§ **Records from a data collection**
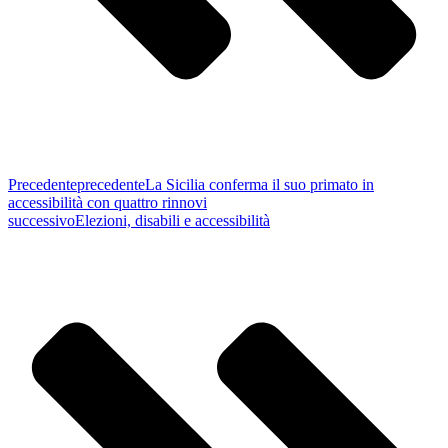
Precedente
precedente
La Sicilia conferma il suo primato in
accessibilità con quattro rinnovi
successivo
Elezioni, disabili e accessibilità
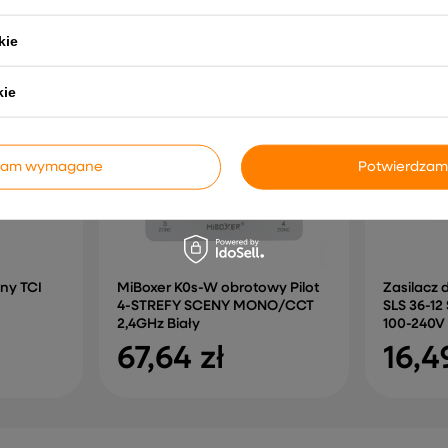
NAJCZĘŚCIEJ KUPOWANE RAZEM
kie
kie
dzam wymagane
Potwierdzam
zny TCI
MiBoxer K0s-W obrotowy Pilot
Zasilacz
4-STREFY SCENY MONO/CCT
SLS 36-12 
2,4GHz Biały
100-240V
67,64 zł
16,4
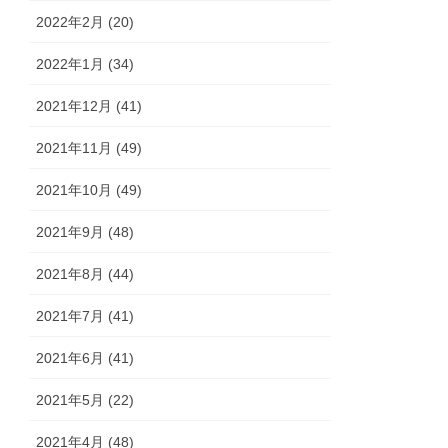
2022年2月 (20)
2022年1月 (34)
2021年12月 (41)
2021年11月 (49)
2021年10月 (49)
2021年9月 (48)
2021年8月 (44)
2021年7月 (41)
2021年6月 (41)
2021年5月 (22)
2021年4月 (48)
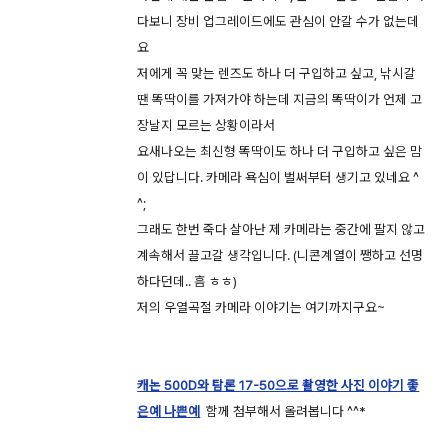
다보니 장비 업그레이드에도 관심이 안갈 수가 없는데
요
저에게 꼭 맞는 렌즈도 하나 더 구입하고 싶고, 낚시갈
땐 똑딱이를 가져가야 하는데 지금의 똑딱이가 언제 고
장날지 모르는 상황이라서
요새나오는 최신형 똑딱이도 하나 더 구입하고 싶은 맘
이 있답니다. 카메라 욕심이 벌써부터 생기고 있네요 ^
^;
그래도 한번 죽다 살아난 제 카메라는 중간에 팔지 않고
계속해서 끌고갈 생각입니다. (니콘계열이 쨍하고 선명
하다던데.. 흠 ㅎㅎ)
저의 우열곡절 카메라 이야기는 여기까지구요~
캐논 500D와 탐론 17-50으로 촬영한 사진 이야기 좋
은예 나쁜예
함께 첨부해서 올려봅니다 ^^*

§ **Work required**
Reproduce the line that contains "다보니 장비 업그레이드에도 관심이 안갈 수가 없는데" and each line after it through the last line of the entries above, exactly; leave out all earlier lines.

§ **The answer**
다보니 장비 업그레이드에도 관심이 안갈 수가 없는데
요
저에게 꼭 맞는 렌즈도 하나 더 구입하고 싶고, 낚시갈
땐 똑딱이를 가져가야 하는데 지금의 똑딱이가 언제 고
장날지 모르는 상황이라서
요새나오는 최신형 똑딱이도 하나 더 구입하고 싶은 맘
이 있답니다. 카메라 욕심이 벌써부터 생기고 있네요 ^
^;
그래도 한번 죽다 살아난 제 카메라는 중간에 팔지 않고
계속해서 끌고갈 생각입니다. (니콘계열이 쨍하고 선명
하다던데.. 흠 ㅎㅎ)
저의 우열곡절 카메라 이야기는 여기까지구요~
캐논 500D와 탐론 17-50으로 촬영한 사진 이야기 좋
은예 나쁜예
함께 첨부해서 올려봅니다 ^^*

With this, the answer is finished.